In any event, switching the protocol or the pentobartibal supplier now – a week before the scheduled execution – would violate Taylor’s right to due process of law.

Taylor’s lawyers made those arguments before they learned that Missouri had reportedly acquired a new supply of pentobarbital. State lawyers would say only in their court filing Wednesday that “Missouri has now arranged with a pharmacy, that is not the pharmacy Taylor threatened and sued, to supply pentobarbital for Taylor’s execution.” In their response Thursday, the link to which may be found here, Taylor’s lawyers wrote this:

Utterly nothing is known about this pharmacy. Has it been cited for
violating federal and state laws more or less often than the previous pharmacy? Does it also send its drugs, to be tested for purity and sterility, to a laboratory that approved a batch of tainted steroids that killed over 60 people? For that matter, does the pharmacy test its drugs at all?

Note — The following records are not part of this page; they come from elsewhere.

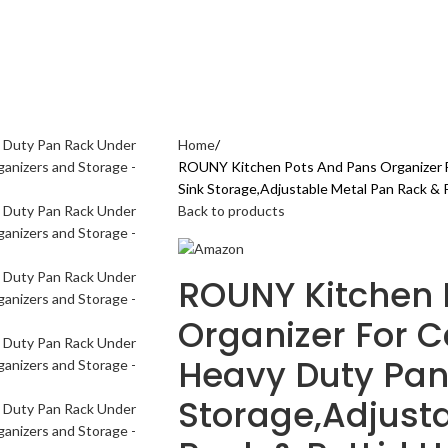
AL CARE
ELECTRONICS GADGETS
FASHION
HOME & KITCHEN
SPORTS & 
Home
ROUNY Kitchen Pots And Pans Organizer F
Sink Storage,Adjustable Metal Pan Rack & 
Back to products
ROUNY Kitchen 
Organizer For Ca
Heavy Duty Pan
Storage,Adjust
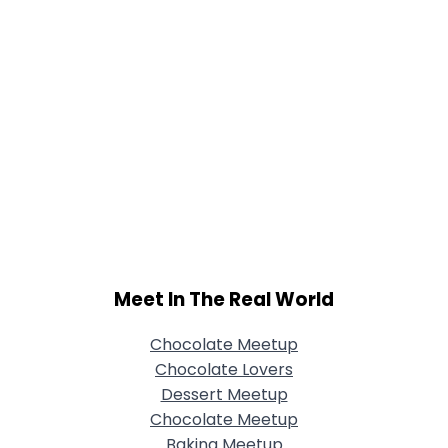
Meet In The Real World
Chocolate Meetup
Chocolate Lovers
Dessert Meetup
Chocolate Meetup
Baking Meetup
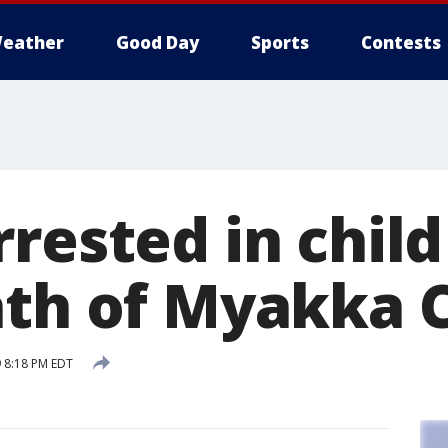
eather
Good Day
Sports
Contests
rrested in chil
ath of Myakka C
 8:18 PM EDT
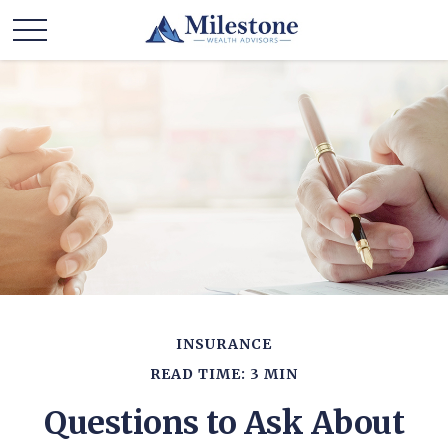
INSURANCE
READ TIME: 3 MIN
Questions to Ask About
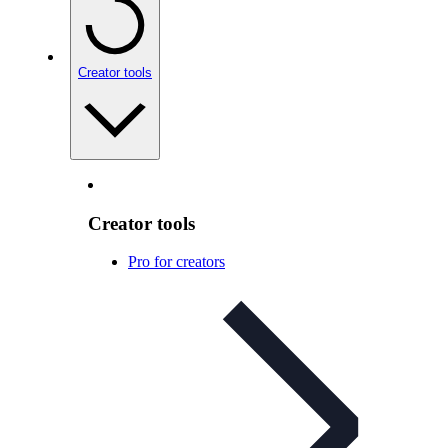
Creator tools
Creator tools
Pro for creators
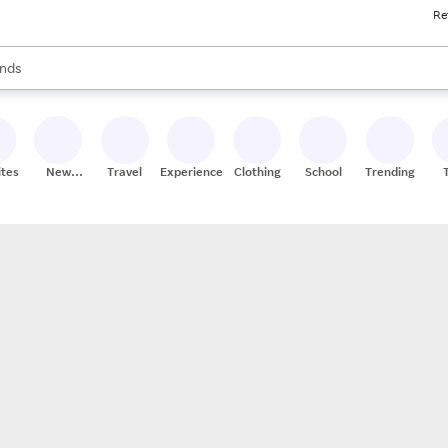
Re
res
s are available, use the up and down arrow keys to review results. When
nds
ceries
res
ites
New
Travel
Experiences
Clothing
School
Trending
Stores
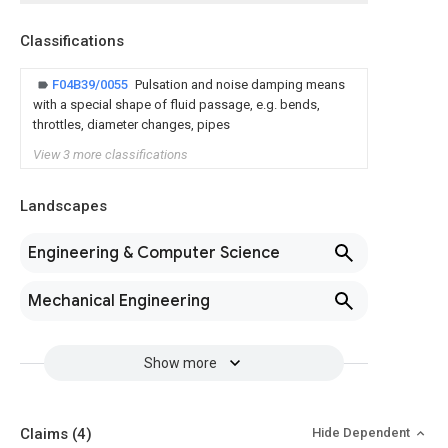
Classifications
F04B39/0055
Pulsation and noise damping means
with a special shape of fluid passage, e.g. bends,
throttles, diameter changes, pipes
View 3 more classifications
Landscapes
Engineering & Computer Science
Mechanical Engineering
Show more
Claims
(4)
Hide Dependent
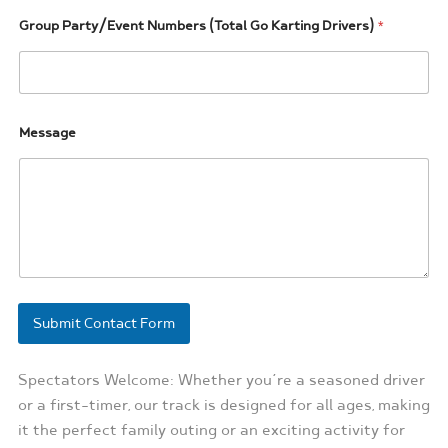
/
E
Group Party/Event Numbers (Total Go Karting Drivers)
*
v
e
n
t
G
Message
r
o
u
p
Submit Contact Form
Spectators Welcome: Whether you’re a seasoned driver
or a first-timer, our track is designed for all ages, making
it the perfect family outing or an exciting activity for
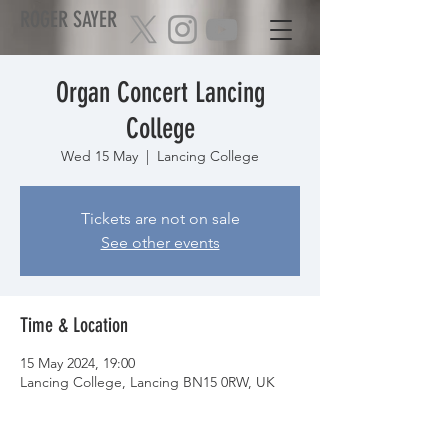
ROGER SAYER
Organ Concert Lancing
College
Wed 15 May
  |  
Lancing College
Tickets are not on sale
See other events
Time & Location
15 May 2024, 19:00
Lancing College, Lancing BN15 0RW, UK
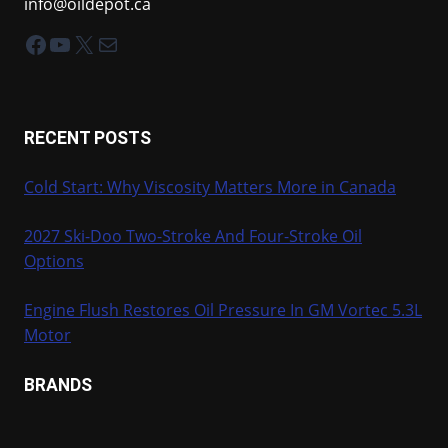
info@oildepot.ca
Facebook
YouTube
X
Mail
RECENT POSTS
Cold Start: Why Viscosity Matters More in Canada
2027 Ski-Doo Two-Stroke And Four-Stroke Oil
Options
Engine Flush Restores Oil Pressure In GM Vortec 5.3L
Motor
BRANDS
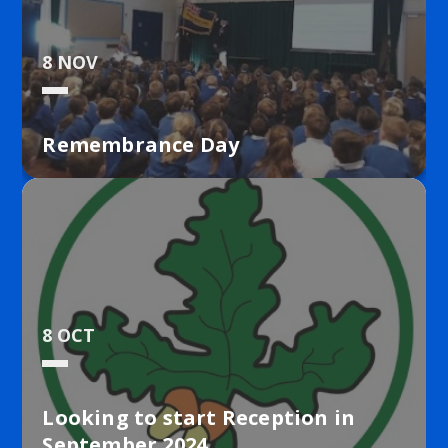
8 NOV
Remembrance Day
8 OCT
Looking to start Reception in
September 2024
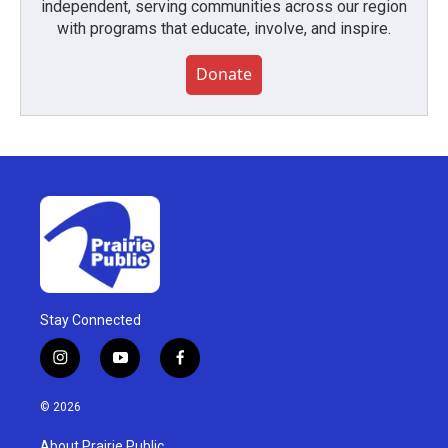
independent, serving communities across our region
with programs that educate, involve, and inspire.
Donate
Stay Connected
i
y
f
n
o
a
s
u
c
© 2026
t
t
e
a
u
b
About Prairie Public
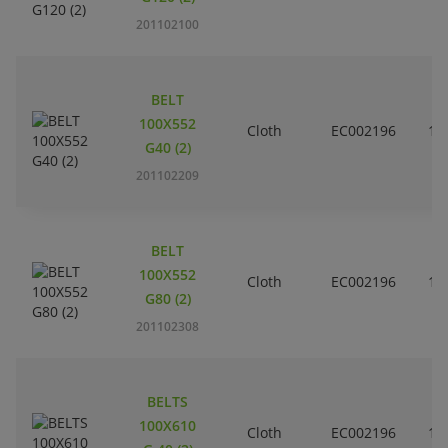
201102100
BELT
100X552
Cloth
EC002196
10
G40 (2)
201102209
BELT
100X552
Cloth
EC002196
10
G80 (2)
201102308
BELTS
100X610
Cloth
EC002196
10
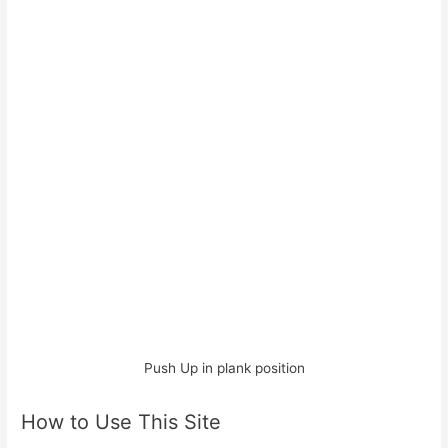
Push Up in plank position
How to Use This Site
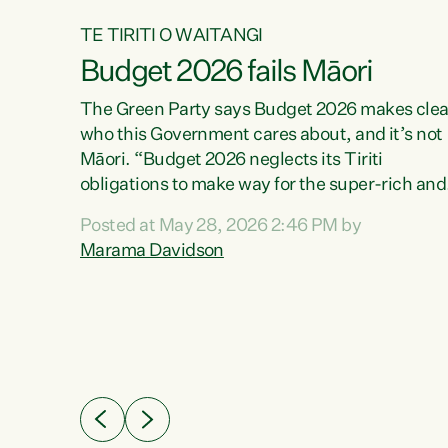
TE TIRITI O WAITANGI
Budget 2026 fails Māori
aw
The Green Party says Budget 2026 makes clea
who this Government cares about, and it’s not
Māori. “Budget 2026 neglects its Tiriti
me of
obligations to make way for the super-rich and
 in
powerful,” says Green Party Co-leader, Maram
nly a
Posted at May 28, 2026 2:46 PM by
Davidson. “Despite the desperate need in ou
een
Marama Davidson
Māori communities, Willis has seen fit to again
n,
turn away while delivering billions of dollars for
landlords, fossil fuel dependency, and on new
ud
military equipment.” “Te Tiriti o Waitangi is a
 ways
promise of protection for whānau and for taiao:
a promise Nicola Willis has broken for a third
ht for
year in a row with this Budget. “Te iwi...
orrect a
t of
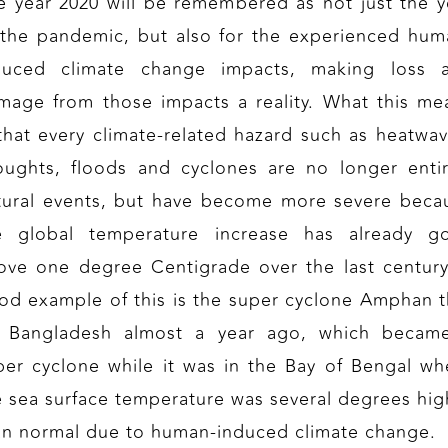
e year 2020 will be remembered as not just the y
 the pandemic, but also for the experienced hum
duced climate change impacts, making loss 
mage from those impacts a reality. What this me
 that every climate-related hazard such as heatwav
oughts, floods and cyclones are no longer entir
tural events, but have become more severe beca
e global temperature increase has already g
ove one degree Centigrade over the last century
od example of this is the super cyclone Amphan t
t Bangladesh almost a year ago, which becam
per cyclone while it was in the Bay of Bengal wh
e sea surface temperature was several degrees hig
an normal due to human-induced climate change.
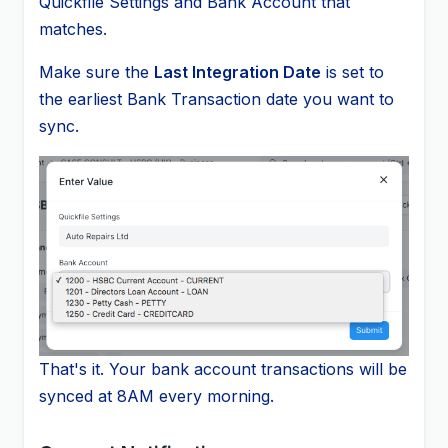
Quickfile Settings and Bank Account that
matches.
Make sure the
Last Integration Date
is set to
the earliest Bank Transaction date you want to
sync.
That's it. Your bank account transactions will be
synced at 8AM every morning.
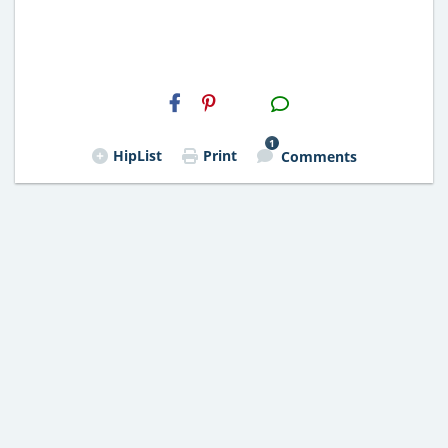
H2S
Email
1
HipList
Print
Comments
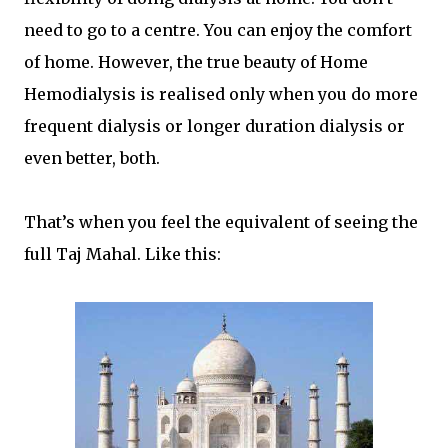
need to go to a centre. You can enjoy the comfort
of home. However, the true beauty of Home
Hemodialysis is realised only when you do more
frequent dialysis or longer duration dialysis or
even better, both.
That’s when you feel the equivalent of seeing the
full Taj Mahal. Like this:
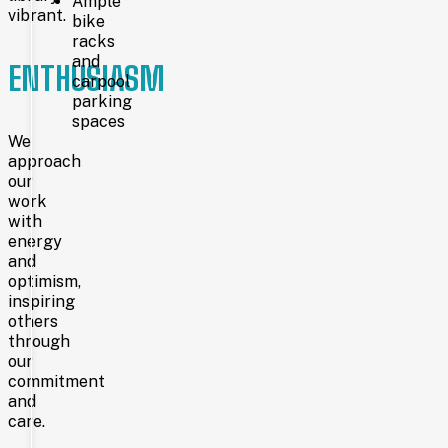
Ample
more
vibrant.
bike
than 96,000
racks
residents through
the
and
ENTHUSIASM
main
carpool
library
parking
in
spaces
Cheyenne,
We
branches
approach
in
our
Pine
work
Bluffs
with
and
Burns,
energy
and
and
the mobile library.
optimism,
With
inspiring
a
others
collection
through
of
our
over
commitment
319,000
and
items,
an
care.
annual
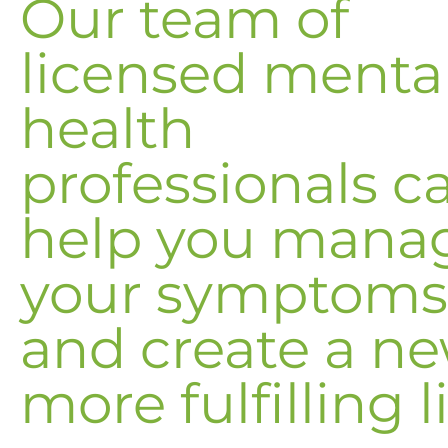
Our team of
licensed menta
health
professionals c
help you mana
your symptoms
and create a ne
more fulfilling li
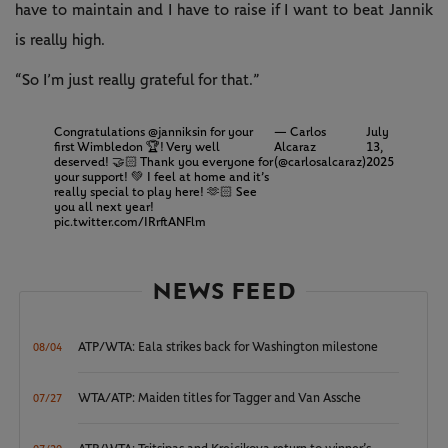
have to maintain and I have to raise if I want to beat Jannik
is really high.
“So I’m just really grateful for that.”
Congratulations
@janniksin
for your
— Carlos
July
first Wimbledon 🏆! Very well
Alcaraz
13,
deserved! 🤝🏻 Thank you everyone for
(@carlosalcaraz)
2025
your support! 💚 I feel at home and it’s
really special to play here! 🫶🏻 See
you all next year!
pic.twitter.com/IRrftANFlm
NEWS FEED
ATP/WTA: Eala strikes back for Washington milestone
08/04
WTA/ATP: Maiden titles for Tagger and Van Assche
07/27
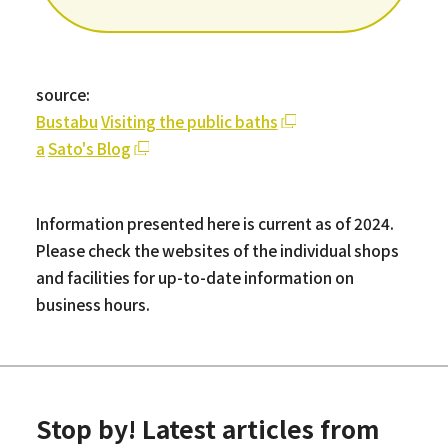
source:
Bustabu
​ ​
Visiting the public baths
a
​ ​
Sato's Blog
Information presented here is current as of 2024.
Please check the websites of the individual shops
and facilities for up-to-date information on
business hours.
Stop by! Latest articles from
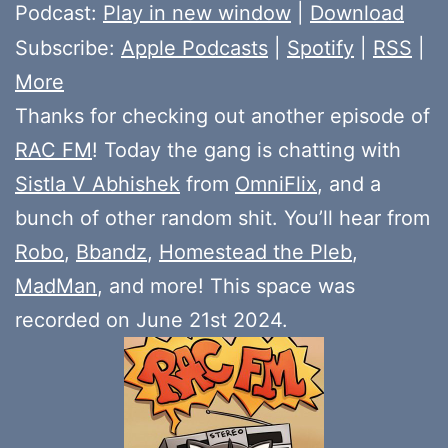
Player
Podcast:
Play in new window
|
Download
Subscribe:
Apple Podcasts
|
Spotify
|
RSS
|
More
Thanks for checking out another episode of
RAC FM
! Today the gang is chatting with
Sistla V Abhishek
from
OmniFlix
, and a
bunch of other random shit. You’ll hear from
Robo
,
Bbandz
,
Homestead the Pleb
,
MadMan
, and more! This space was
recorded on June 21st 2024.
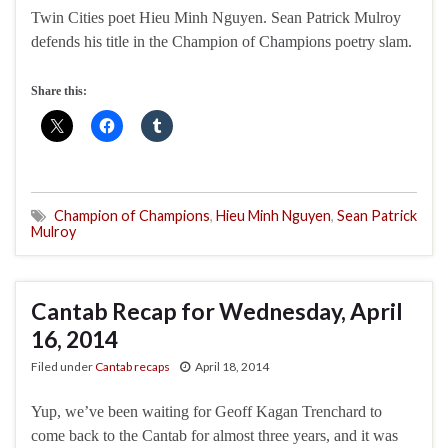
Twin Cities poet Hieu Minh Nguyen. Sean Patrick Mulroy
defends his title in the Champion of Champions poetry slam.
Share this:
Champion of Champions
,
Hieu Minh Nguyen
,
Sean Patrick
Mulroy
Cantab Recap for Wednesday, April
16, 2014
Filed under
Cantab recaps
April 18, 2014
Yup, we’ve been waiting for Geoff Kagan Trenchard to
come back to the Cantab for almost three years, and it was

If Missouri has its way, it will not tell Taylor anything more about the drug officials seek to use to execute him next week. It will argue that the conduct of its officials should be presumed to be lawful, and proper, and designed to respect the constitutional rights of the condemned. A few weeks ago, we know, the federal courts were willing to accept these arguments and to allow these dubious executions to proceed. Now I’m not so sure. No matter what the trial judge decides on Taylor’s stay request, this dispute is going first to the 8th Circuit and then to the Supreme Court. Will those appellate judges be motivated to remind Missouri who gets the final say on executions in this nation?